Öldüğünde şehit olup cennete gireceğini ve orada sayısız nimetle karşılaşacağına inandırılmış suikastçiler, devletin önde gelenlerine intihar saldırıları düzenleyerek hiçbir haçlının veremeyeceği zararı islam dünyasına vermişlerdi.
Ama yine tarih bize ne pahasına ve ne amacına yönelik olursa olsun, hedef ayırt etmeden küçücük çocukları, günahsız insanları katlederek hiçbir başarının sağlanamadığını da göstermiştir.

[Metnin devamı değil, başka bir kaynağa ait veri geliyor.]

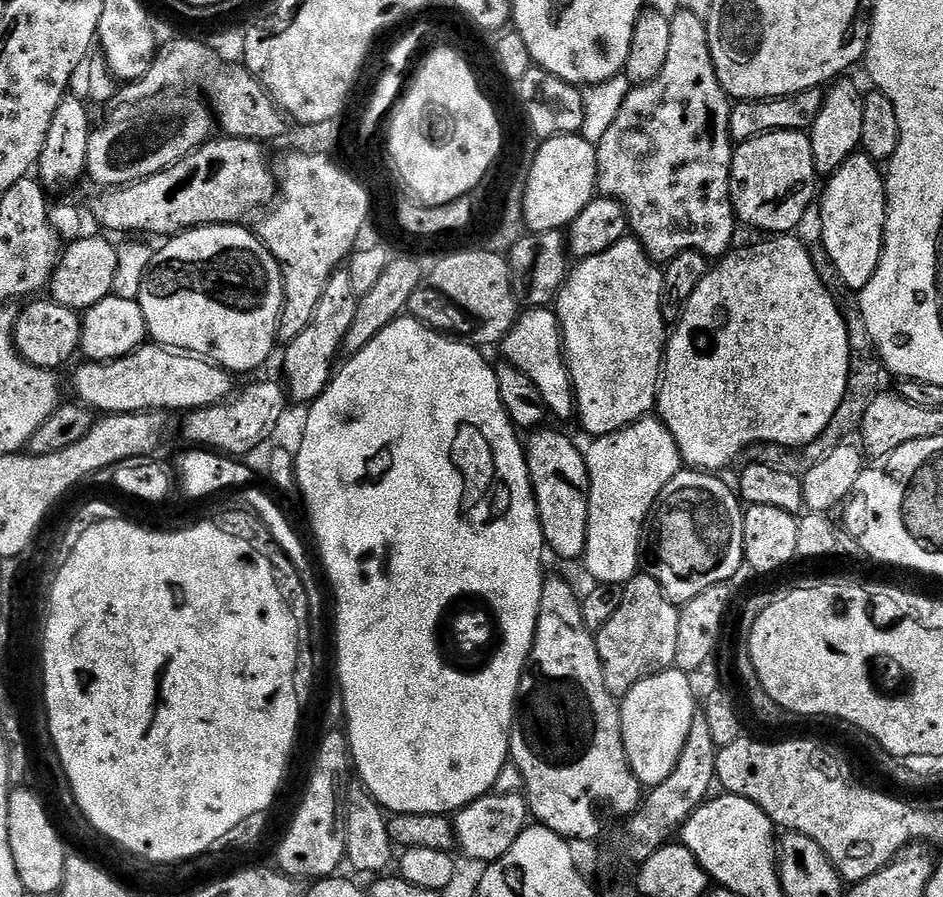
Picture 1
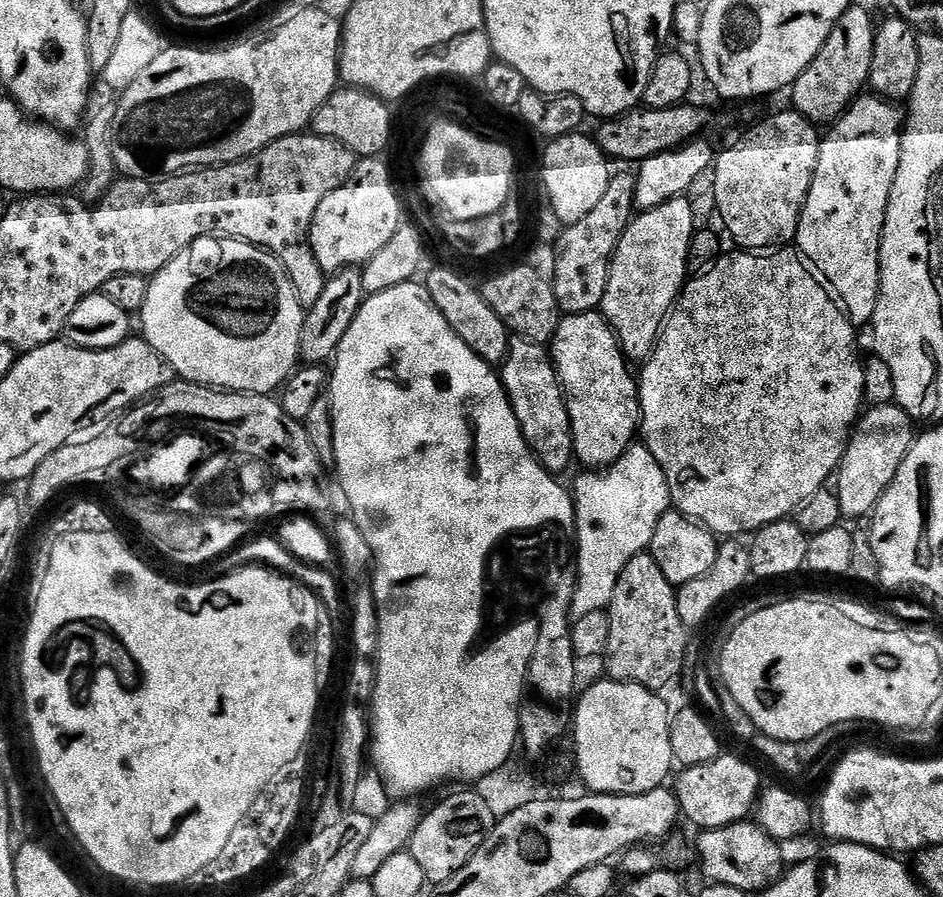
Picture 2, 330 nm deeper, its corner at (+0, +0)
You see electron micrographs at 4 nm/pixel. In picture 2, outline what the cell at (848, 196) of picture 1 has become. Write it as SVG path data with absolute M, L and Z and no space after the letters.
M864 94L852 101L852 105L831 125L829 136L820 142L818 166L814 170L812 185L794 241L795 247L809 265L822 277L823 283L834 293L853 325L871 325L880 293L880 239L884 233L886 210L890 202L890 190L898 174L898 162L902 154L905 113L895 103L875 94Z

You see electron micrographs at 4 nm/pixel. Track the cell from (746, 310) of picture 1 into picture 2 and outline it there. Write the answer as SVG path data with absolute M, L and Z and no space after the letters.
M784 246L779 250L769 251L767 254L757 254L752 250L735 250L729 254L721 255L715 264L711 265L707 270L701 271L699 274L693 275L691 279L684 285L684 290L680 294L679 300L676 301L662 331L659 340L656 342L656 348L652 352L651 358L643 365L644 373L639 373L638 387L640 389L640 426L638 429L639 439L644 447L650 450L650 454L654 454L654 458L658 462L658 466L662 466L662 474L666 474L666 482L670 486L670 494L672 495L672 508L682 515L688 516L715 532L720 538L740 538L743 532L755 534L764 528L767 524L773 524L779 520L789 519L795 512L802 507L814 494L818 494L825 487L824 484L835 477L839 466L840 459L844 457L844 451L848 449L848 441L862 415L862 407L865 403L864 398L864 366L862 356L856 353L856 332L851 320L848 319L843 308L834 299L833 293L822 283L821 277L810 267L807 260L800 255L799 251L793 250L791 247Z

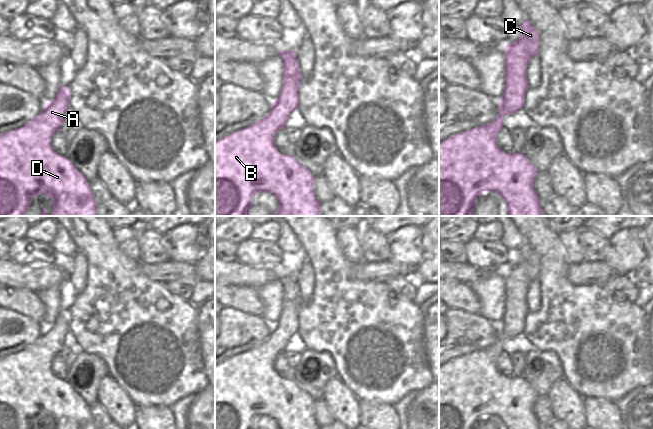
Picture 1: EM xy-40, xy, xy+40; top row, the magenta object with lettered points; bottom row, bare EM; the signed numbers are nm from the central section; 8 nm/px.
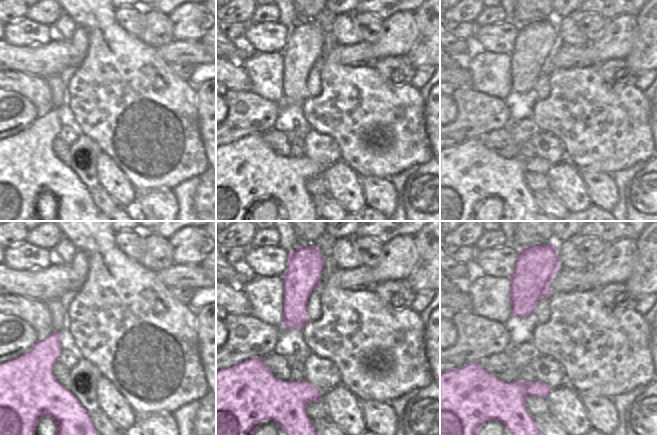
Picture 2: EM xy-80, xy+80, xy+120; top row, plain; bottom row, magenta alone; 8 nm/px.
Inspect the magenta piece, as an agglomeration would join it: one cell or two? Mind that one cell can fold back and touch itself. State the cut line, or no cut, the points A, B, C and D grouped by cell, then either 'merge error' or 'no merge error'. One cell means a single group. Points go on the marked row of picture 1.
cut none; groups A B C D; no merge error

Amaç başarı da kazanmak değildir zaten, amaç İslama ve Müslümanlara zarar vermek, onların ülkelerine, idarelerine her türlü maddi ve manevi zararı vermektir. Tetikçilerin arkasında olayları yukarıdan seyreden birilerinin varlığı ve kim olduğu artık netleşmeye başlamıştır.

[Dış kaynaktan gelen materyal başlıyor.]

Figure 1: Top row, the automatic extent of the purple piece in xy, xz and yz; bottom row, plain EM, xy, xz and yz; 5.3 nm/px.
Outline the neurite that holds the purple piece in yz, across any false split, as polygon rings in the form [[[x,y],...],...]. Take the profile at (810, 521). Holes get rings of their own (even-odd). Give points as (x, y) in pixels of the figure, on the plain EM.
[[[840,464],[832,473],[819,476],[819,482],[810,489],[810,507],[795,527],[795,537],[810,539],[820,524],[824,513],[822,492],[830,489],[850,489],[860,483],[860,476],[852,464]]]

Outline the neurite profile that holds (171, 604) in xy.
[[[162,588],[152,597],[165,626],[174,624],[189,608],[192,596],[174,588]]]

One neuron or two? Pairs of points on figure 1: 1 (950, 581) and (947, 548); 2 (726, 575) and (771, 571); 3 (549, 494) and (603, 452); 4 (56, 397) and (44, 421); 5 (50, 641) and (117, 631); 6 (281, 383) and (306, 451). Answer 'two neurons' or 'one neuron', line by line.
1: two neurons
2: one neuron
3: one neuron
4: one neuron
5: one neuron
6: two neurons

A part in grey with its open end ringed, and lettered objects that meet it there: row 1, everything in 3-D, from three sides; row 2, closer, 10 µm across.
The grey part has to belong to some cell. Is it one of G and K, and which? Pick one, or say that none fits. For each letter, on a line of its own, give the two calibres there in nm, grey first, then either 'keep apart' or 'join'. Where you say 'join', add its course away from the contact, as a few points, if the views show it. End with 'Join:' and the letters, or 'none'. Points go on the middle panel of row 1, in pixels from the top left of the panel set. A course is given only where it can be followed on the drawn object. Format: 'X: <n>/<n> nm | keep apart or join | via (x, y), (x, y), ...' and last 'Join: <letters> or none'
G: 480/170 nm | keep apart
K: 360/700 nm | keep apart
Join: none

Ama bana kalırsa tünelin ucu Medine’ye yapılan saldırı ile gözükmüştür.
Bazı anlar vardır tam da sınırdır. O ana kadar serbest kalırsınız ama sınırı geçince, haddi aşınca, her şey tepetaklak oluverir. Bu konuda da sınır aşılmıştır bana kalırsa.
Ümmetteki her ferdin bir saniye düşünmeksizin canını vereceği Peygamberinin yanında bomba patlatanlara karşı görev yine;
Yaptığı tren istasyonlarını sünnet-i seniyyeye uygun olması için Peygamber Efendimiz’in seferlerinde konakladığı yerlere inşâ ettiren,
Peygamberimizin ruhaniyetini rahatsız etmemek için Medîne Tren İstasyonuʼnu Kubbe-i Hadrâ’dan yaklaşık 2 km. uzağa yaptıran,
Medîne içerisinde bulunan bütün rayları üzerinden vagonlar geçtikçe gürültü çıkarmasınlar diye keçe ile kaplatan ve bu rayları da günün belli saatlerinde gülsuyu ile yıkayanlara düşmüştür.
Bu ince, düşünceli medeniyeti yeniden yakalamalıyız.
Bunu Türkü, Kürdü, Arap’ı, Farsı başarmalıyız, yoksa bu cürmün cezasından kendimizi kurtaramayız.